**SELECTED TEXT**
My web server is (include version): nginx/1.18.0 (Ubuntu)
The operating system my web server runs on is (include version): Ubuntu 22.04.2 LTS
My hosting provider, if applicable, is: hosted on personal machine
I can login to a root shell on my machine (yes or no, or I don't know): yes
I'm using a control panel to manage my site (no, or provide the name and version of the control panel): Site is gitlab-ce server
The version of my client is (e.g. output of certbot --version or certbot-auto --version if you're using Certbot): certbot 2.6.0
Hello, Here is the sites-enabled/defaults file:
cat /etc/nginx/sites-enabled/default
##
# You should look at the following URL's in order to grasp a solid understanding
# of Nginx configuration files in order to fully unleash the power of Nginx.
# https://www.nginx.com/resources/wiki/start/
# https://www.nginx.com/resources/wiki/start/topics/tutorials/config_pitfalls/
# https://wiki.debian.org/Nginx/DirectoryStructure
#
# In most cases, administrators will remove this file from sites-enabled/ and
# leave it as reference inside of sites-available where it will continue to be
# updated by the nginx packaging team.
#
# This file will automatically load configuration files provided by other
# applications, such as Drupal or Wordpress. These applications will be made
# available underneath a path with that package name, such as /drupal8.
#
# Please see /usr/share/doc/nginx-doc/examples/ for more detailed examples.
##
# Default server configuration
#
server {
listen 80 default_server;
listen [::]:80 default_server;
# SSL configuration
#
# listen 443 ssl default_server;
# listen [::]:443 ssl default_server;
#
# Note: You should disable gzip for SSL traffic.
# See: https://bugs.debian.org/773332
#
# Read up on ssl_ciphers to ensure a secure configuration.
# See: https://bugs.debian.org/765782
#
# Self signed certs generated by the ssl-cert package
# Don't use them in a production server!
#
# include snippets/snakeoil.conf;
root /var/www/html;
# Add index.php to the list if you are using PHP
index index.html index.htm index.nginx-debian.html;
server_name _;
location / {
# First attempt to serve request as file, then
# as directory, then fall back to displaying a 404.

**EXTRACTED ENTRIES**
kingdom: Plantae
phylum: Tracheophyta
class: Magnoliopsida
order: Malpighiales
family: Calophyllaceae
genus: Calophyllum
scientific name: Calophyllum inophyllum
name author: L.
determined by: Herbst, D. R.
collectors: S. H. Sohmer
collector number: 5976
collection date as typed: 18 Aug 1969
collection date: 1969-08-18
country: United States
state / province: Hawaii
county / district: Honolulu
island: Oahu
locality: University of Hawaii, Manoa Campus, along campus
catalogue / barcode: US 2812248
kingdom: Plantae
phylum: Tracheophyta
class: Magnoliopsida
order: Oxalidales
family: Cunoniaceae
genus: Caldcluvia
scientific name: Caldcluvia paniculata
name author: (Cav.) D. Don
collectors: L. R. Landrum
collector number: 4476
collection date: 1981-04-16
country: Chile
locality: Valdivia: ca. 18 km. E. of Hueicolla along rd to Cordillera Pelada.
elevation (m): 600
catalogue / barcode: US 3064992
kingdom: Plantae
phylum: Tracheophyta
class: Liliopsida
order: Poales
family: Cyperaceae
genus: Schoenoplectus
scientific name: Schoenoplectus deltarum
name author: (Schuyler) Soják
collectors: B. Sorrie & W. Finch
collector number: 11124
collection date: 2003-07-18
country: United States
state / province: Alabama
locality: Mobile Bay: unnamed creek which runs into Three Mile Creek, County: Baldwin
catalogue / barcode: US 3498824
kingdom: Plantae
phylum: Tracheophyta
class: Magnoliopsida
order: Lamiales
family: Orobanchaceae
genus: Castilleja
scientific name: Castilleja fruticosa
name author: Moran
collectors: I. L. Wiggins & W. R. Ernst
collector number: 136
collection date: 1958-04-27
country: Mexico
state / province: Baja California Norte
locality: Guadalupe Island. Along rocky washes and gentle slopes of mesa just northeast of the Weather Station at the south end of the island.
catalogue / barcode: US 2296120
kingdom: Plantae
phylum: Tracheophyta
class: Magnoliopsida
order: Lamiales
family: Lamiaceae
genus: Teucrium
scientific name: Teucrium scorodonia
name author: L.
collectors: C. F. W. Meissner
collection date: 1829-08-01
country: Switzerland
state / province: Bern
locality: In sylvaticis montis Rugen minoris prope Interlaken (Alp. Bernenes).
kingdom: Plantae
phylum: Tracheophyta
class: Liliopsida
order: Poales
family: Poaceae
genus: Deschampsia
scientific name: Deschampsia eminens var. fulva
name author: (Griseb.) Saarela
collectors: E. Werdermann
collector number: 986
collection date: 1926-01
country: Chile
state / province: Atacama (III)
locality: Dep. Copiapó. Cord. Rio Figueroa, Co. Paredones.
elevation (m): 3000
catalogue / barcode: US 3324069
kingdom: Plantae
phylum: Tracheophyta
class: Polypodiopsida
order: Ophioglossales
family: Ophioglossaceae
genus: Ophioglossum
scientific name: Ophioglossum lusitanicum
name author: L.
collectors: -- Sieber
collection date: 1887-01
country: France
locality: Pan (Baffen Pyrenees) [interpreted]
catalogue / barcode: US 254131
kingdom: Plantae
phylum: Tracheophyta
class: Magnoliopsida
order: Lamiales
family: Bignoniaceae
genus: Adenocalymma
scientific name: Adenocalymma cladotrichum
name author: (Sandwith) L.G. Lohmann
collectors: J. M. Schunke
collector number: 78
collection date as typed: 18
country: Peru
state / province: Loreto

**TASK OBJECTIVE**
Continue the nginx configuration post from the point where it stops. The entries bear no relation to the nginx configuration post.

**YOUR RESPONSE**
try_files $uri $uri/ =404;
}
# pass PHP scripts to FastCGI server
#
#location ~ \.php$ {
# include snippets/fastcgi-php.conf;
#
# # With php-fpm (or other unix sockets):
# fastcgi_pass unix:/run/php/php7.4-fpm.sock;
# # With php-cgi (or other tcp sockets):
# fastcgi_pass 127.0.0.1:9000;
#}
# deny access to .htaccess files, if Apache's document root
# concurs with nginx's one
#
#location ~ /\.ht {
# deny all;
#}
}
# Virtual Host configuration for example.com
#
# You can move that to a different file under sites-available/ and symlink that
# to sites-enabled/ to enable it.
#
#server {
# listen 80;
# listen [::]:80;
#
# server_name example.com;
#
# root /var/www/example.com;
# index index.html;
#
# location / {
# try_files $uri $uri/ =404;
# }
#}
You are absolutely right. The problem is not caused by letsencrypt/cerbot but by gitlab-ce which runs its own version of nginx. During configuration or upgrade it supposed to shutdown nginx update the files and then restart nginx. It fails to shut it down and it attempts to restart and this causes the failure.
The shutdown/restart is invoked during upgrades causing upgrades to fail with that error message. Attempting to renew the certificate using certbot also failed because nginx started by gitlab keeps running.
The workaround is to manually kill nginx before an upgrade.